National Secondary Route 160, or just Route 160 (Ruta Nacional Secundaria 160, or Ruta 160) is a National Road Route of Costa Rica, located in the Guanacaste, Puntarenas provinces. The road is between Naranjo ferry terminal and Route 21 in Nicoya peninsula, and again with Route 21 at Santa Cruz, Guanacaste.

==Description==

A mostly gravel road, it approximately follows the coastline of southern section of the Nicoya Peninsula. It starts at the end of Route 21 at the Naranjo ferry terminal, and goes south to the Paquera ferry terminal, this section is paved. From there it turns west and goes near the beach and airport of Tambor and then the town of Cóbano. The northwest bound segment of the road from here to Puerto Carrillo can only be driven in the dry season, and only with off-road capable vehicles. There are many river and creek crossings without bridges.

From Puerto Carrillo the road continues its general northwest direction but becomes a well maintained gravel road that can be driven during the dry season. In the wet season there is a highly chance for a needed river crossing between Nosara and Ostional. It passes many beaches and tourist areas including Sámara, Nosara, and the Ostional Wildlife Refuge. At Veintisiete de Abril the road turns to a northeastern direction, becomes paved and continues until it meets again with Route 21 at Santa Cruz.

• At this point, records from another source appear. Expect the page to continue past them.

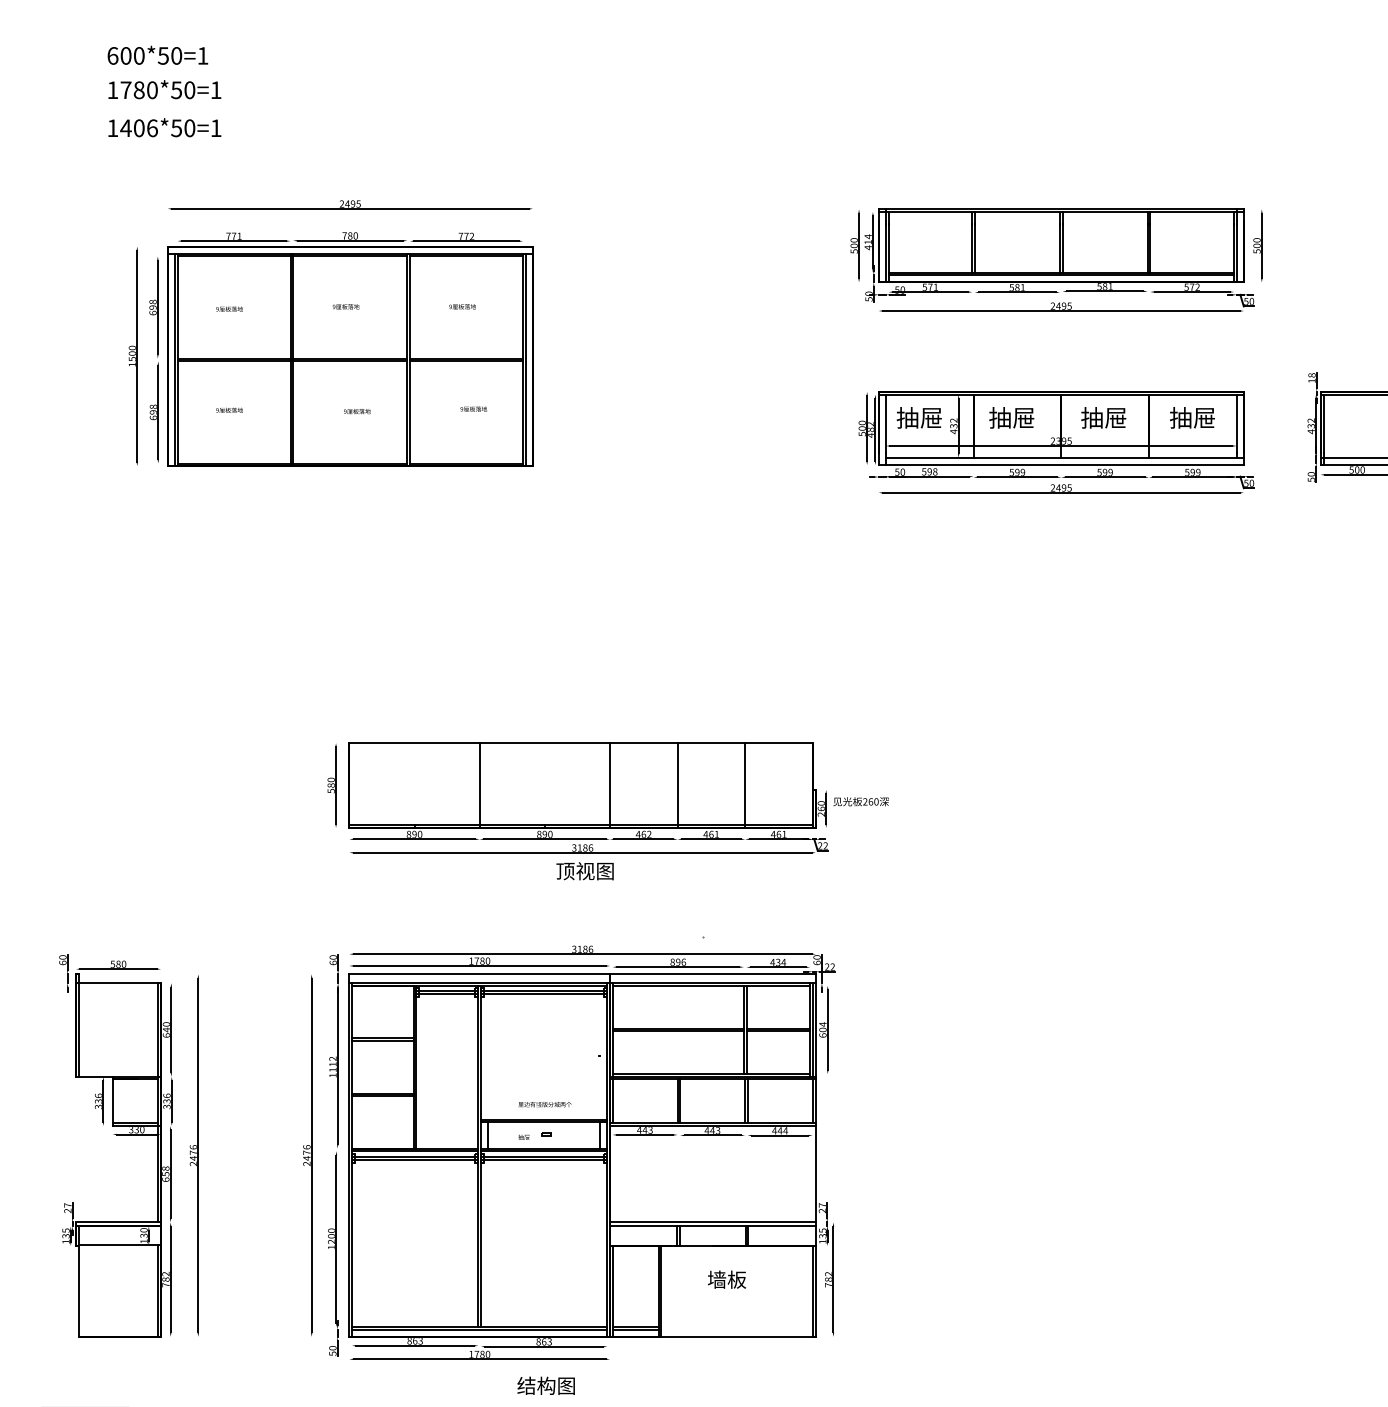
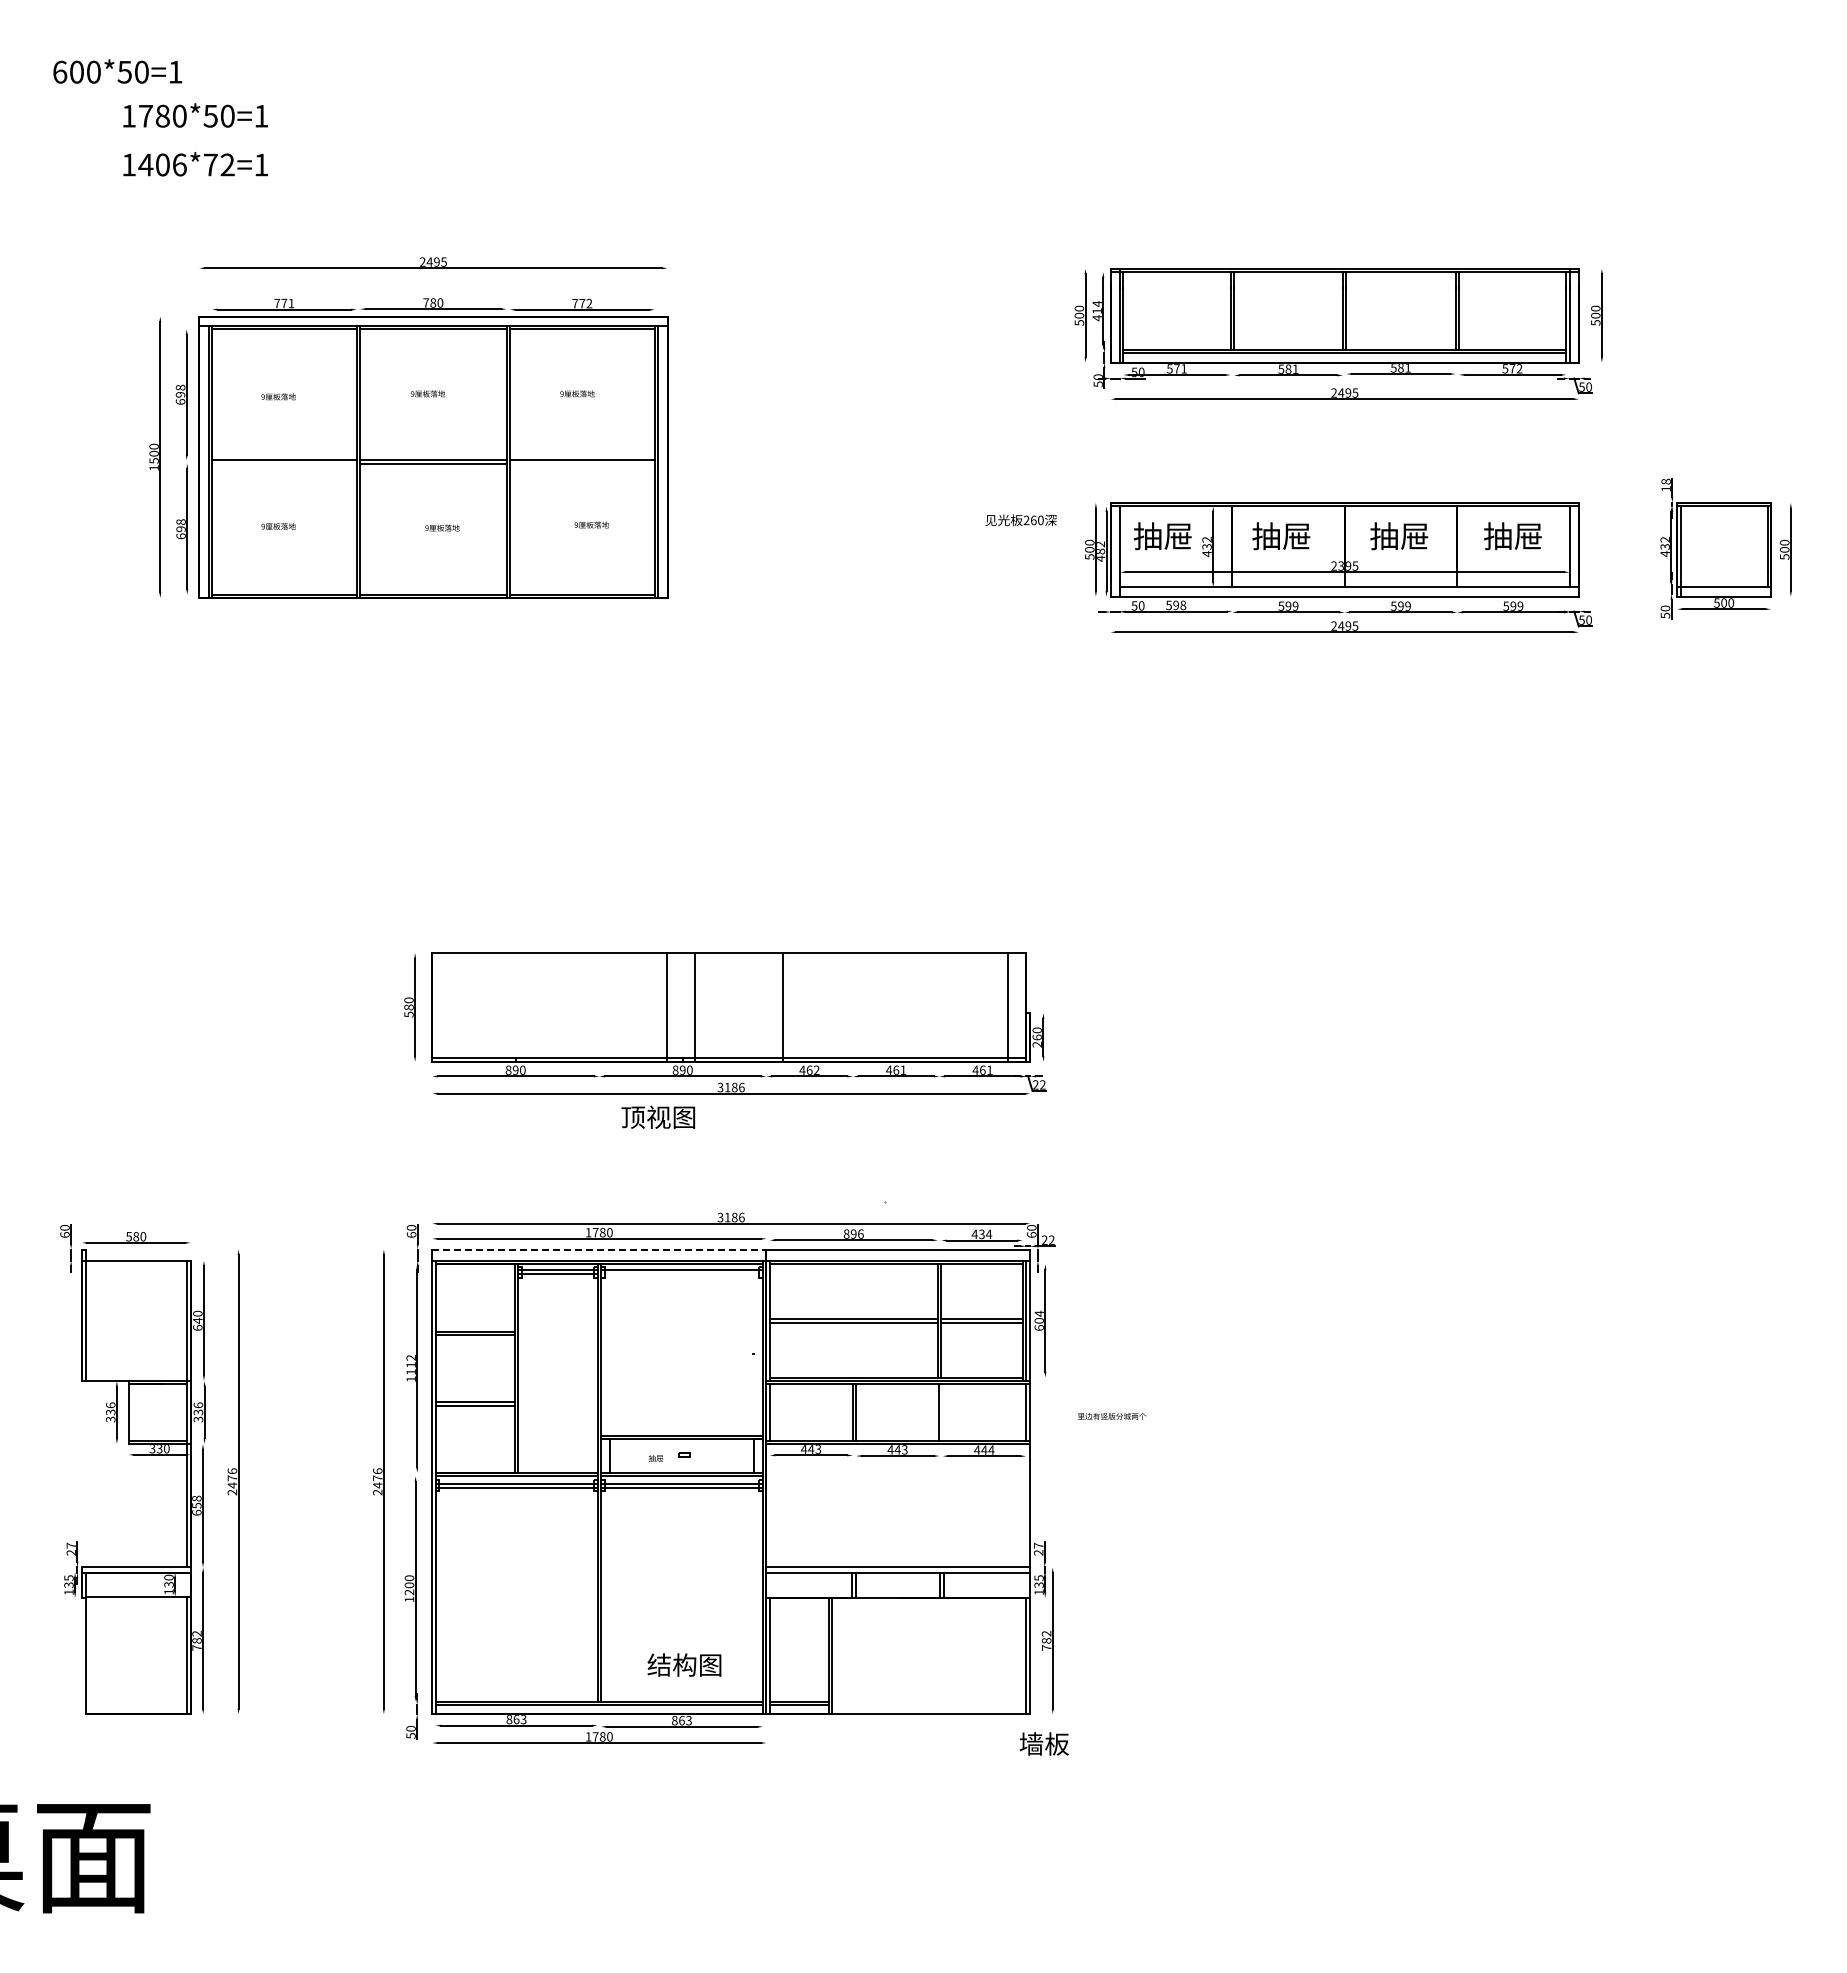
text: (157, 55) -> (117, 71), moved
text: (182, 127) -> (218, 164), 1406*50=1 -> 1406*72=1
line: (234, 361) -> (284, 463), removed
line: (465, 361) -> (581, 463), removed
line: (479, 785) -> (667, 1007), moved
line: (610, 785) -> (695, 1007), moved
line: (678, 785) -> (783, 1007), moved
line: (745, 785) -> (1007, 1007), moved
text: (860, 801) -> (1020, 520), moved
text: (585, 870) -> (658, 1116), moved
line: (479, 974) -> (599, 1249), solid -> dashed
line: (543, 993) -> (681, 1274), removed
line: (747, 1101) -> (942, 1412), removed
text: (544, 1104) -> (1111, 1416), moved
text: (726, 1279) -> (1043, 1743), moved
text: (546, 1385) -> (684, 1664), moved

In Guanacaste province the route covers Nicoya canton (Sámara, Nosara districts), Santa Cruz canton (Santa Cruz, Veintisiete de Abril, and Cuajiniquil districts), Nandayure canton (Zapotal and Bejuco districts), and Hojancha canton (Puerto Carrillo district).

In Puntarenas province the route covers Puntarenas canton (Paquera, Cóbano districts).

==History==

Proper asphalt roads and three new bridges are being constructed since April 2018, in the segment between the ferry terminals.